Oh, wow, I'm sorry! It was new to me, and it didn't flag it for me as a duplicate.
It is so neat to have this smorgasbord without needing to install emulators or containers with toolchains, or worse, acquire all of the relevant hardware as in the old old days.
I post those links because many users like to read older threads. Still looking for brief unambiguous wording to make that clear... "if curious see also" is still leading to some misunderstandings.
As a compiler writer, I find this useful when I have an "oh crap" moment and need to find a simple C program to generate specific IR, or I need to find the IR of a simple C program. Despite literally having a built tip-of-trunk compiler that I'm working on. It's that convenient.
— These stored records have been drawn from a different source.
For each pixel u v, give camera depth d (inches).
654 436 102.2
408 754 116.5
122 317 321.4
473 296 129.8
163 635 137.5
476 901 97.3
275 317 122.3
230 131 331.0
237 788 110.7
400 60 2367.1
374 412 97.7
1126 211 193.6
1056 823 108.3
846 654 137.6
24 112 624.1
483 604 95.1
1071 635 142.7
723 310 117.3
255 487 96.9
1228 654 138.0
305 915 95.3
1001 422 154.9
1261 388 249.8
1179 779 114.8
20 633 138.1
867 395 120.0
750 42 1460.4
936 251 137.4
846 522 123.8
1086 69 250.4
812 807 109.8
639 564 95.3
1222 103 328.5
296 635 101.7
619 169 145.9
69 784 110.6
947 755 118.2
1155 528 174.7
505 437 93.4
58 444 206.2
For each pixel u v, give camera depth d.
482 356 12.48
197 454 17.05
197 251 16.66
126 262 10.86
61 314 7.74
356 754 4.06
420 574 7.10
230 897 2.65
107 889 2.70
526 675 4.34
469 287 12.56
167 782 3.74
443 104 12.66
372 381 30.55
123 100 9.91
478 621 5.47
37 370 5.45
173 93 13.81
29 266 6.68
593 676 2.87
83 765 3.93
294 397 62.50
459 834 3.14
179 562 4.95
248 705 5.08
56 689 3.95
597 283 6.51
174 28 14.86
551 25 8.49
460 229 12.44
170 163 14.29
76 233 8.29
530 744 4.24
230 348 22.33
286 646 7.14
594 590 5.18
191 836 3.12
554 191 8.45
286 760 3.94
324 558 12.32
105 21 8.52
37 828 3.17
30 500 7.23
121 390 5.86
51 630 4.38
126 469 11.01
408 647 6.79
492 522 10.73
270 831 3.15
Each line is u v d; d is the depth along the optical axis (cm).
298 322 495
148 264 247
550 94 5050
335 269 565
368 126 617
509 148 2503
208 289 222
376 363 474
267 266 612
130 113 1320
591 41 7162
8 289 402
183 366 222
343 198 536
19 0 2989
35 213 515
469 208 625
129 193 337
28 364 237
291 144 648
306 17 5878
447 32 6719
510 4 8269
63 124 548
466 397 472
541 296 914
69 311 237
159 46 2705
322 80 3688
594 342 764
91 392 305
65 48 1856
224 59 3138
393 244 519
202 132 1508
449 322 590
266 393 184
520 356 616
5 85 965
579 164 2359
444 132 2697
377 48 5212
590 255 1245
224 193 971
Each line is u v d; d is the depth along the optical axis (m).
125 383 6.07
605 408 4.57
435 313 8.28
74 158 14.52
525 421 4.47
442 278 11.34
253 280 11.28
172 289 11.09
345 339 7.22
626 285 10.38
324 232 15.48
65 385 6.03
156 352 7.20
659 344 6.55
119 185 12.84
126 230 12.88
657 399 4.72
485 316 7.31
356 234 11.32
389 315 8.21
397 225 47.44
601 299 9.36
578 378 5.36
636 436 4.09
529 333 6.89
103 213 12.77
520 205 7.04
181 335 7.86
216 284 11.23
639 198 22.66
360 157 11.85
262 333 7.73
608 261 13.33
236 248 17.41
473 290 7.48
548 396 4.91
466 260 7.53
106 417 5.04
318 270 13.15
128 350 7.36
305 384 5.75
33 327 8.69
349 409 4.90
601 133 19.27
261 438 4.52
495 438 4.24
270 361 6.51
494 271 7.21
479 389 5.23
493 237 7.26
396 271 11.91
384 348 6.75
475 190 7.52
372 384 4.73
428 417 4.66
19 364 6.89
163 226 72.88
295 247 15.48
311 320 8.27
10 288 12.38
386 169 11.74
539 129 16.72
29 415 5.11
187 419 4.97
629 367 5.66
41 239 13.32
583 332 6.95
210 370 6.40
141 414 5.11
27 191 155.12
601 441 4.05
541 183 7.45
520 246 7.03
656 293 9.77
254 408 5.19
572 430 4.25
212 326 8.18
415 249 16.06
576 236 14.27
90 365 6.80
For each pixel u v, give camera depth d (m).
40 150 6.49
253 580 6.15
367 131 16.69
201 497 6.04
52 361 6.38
Godbolt links are always great for resolving "well actually" arguments about how smart compilers are (which, as you can guess, are quite common on Hacker News). No more "the compiler will do this"–if you're going to claim that, you better have a Godbolt to back it up!
Something that surprised me: Compilers happily optimize pointer to member function calls out if it knows definitely what the pointer points to, but not if the pointer is to a virtual function. Recently figured that out thanks to a slightly related debate on whether it would optimize the first case at all - which I thought it would - but I’m surprised by the second case, since it’s not like there’s a virtual dispatch to worry about once you’ve already taken a reference - you’re already specifying exactly which one implementation you want. Just one of many nuggets learned from Godbolt: apparently marking a function virtual can kill optimizations even in cases where it seems like it shouldn’t.
Where's your point of confusion? There's still virtual dispatch going on with a pointer to virtual member function... they're typically implemented as fat pointers containing the vtable offset, and calling via the pointer still does virtual dispatch.
An alternative would be for the compiler to generate a stub function (can be shared across all classes for cases where the same vtable offset is used, unless your architecture has some very exotic calling convention) that jumps to a fixed offset in the vitable, and use a skinny pointer to that stub as a virtual member function pointer, but that's not the usual implementation.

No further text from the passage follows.